Published in final edited form as: Nat Ecol Evol. 2017 Jul 21;1(8):1074–1083. doi: 10.1038/s41559-017-0229-0

Figure 2. Estimates of effect sizes and their impact on the power of differential methylation analysis.

Figure 2

(A) The maximum percent difference in mean DNA methylation levels between two sample groups (y-axis), for selected percentiles of sites (x-axis, ranked from smallest to largest percent difference) in reanalyzed data sets (Table 1) with binary predictor variables. Mean differences are based on raw values, without correction for covariates. We show the largest percentiles here because those effects are most likely to be detected and of interest. (B) Power to detect differentially methylated sites at a 5% FDR in simulated RRBS datasets (sample size is plotted on a log scale). The magnitude of the effect of interest on DNA methylation levels (x-axis) is represented as the proportion of variance explained. (C) In a small ant data set (n=8), site-by-site analyses are underpowered to detect differential methylation between reproductive phase (blue dots) versus brood care phase (yellow dots) individuals, but PCA separates samples by caste (t-test for PC 3, which explains 21.7% of the overall variance: p = 0.022).
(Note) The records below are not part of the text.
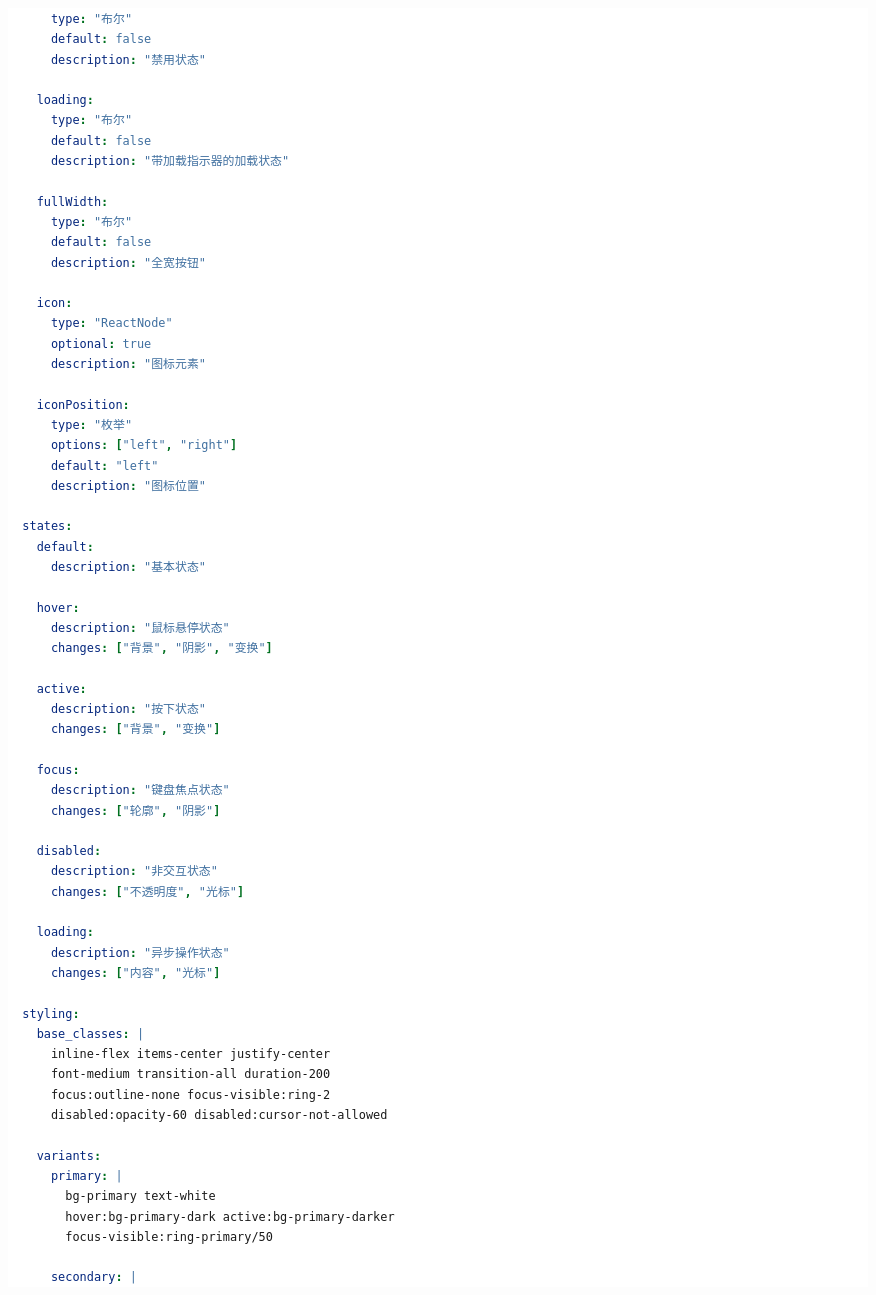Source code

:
 ```yaml
      type: "布尔"
      default: false
      description: "禁用状态"
    
    loading:
      type: "布尔"
      default: false
      description: "带加载指示器的加载状态"
    
    fullWidth:
      type: "布尔"
      default: false
      description: "全宽按钮"
    
    icon:
      type: "ReactNode"
      optional: true
      description: "图标元素"
    
    iconPosition:
      type: "枚举"
      options: ["left", "right"]
      default: "left"
      description: "图标位置"
  
  states:
    default:
      description: "基本状态"
      
    hover:
      description: "鼠标悬停状态"
      changes: ["背景", "阴影", "变换"]
      
    active:
      description: "按下状态"
      changes: ["背景", "变换"]
      
    focus:
      description: "键盘焦点状态"
      changes: ["轮廓", "阴影"]
      
    disabled:
      description: "非交互状态"
      changes: ["不透明度", "光标"]
      
    loading:
      description: "异步操作状态"
      changes: ["内容", "光标"]
  
  styling:
    base_classes: |
      inline-flex items-center justify-center
      font-medium transition-all duration-200
      focus:outline-none focus-visible:ring-2
      disabled:opacity-60 disabled:cursor-not-allowed
    
    variants:
      primary: |
        bg-primary text-white
        hover:bg-primary-dark active:bg-primary-darker
        focus-visible:ring-primary/50
      
      secondary: |
```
In 1000 permutations, only 8.8% of permutations separate as cleanly on any of the first five PCs, suggesting that the original analysis was power-limited. Whiskers on boxplots represent the values for the third and first quartiles, plus or minus 1.5× the interquartile range, respectively. (D) The sample size and mean read depth combinations required to achieve 25% power (i.e., detect 25% true positives) in simulated RRBS datasets, for 3 different effect sizes. Increases in read depth do not affect power beyond ~20× coverage, and sample size or effect size increases always increase power more (Supplementary Figure 5).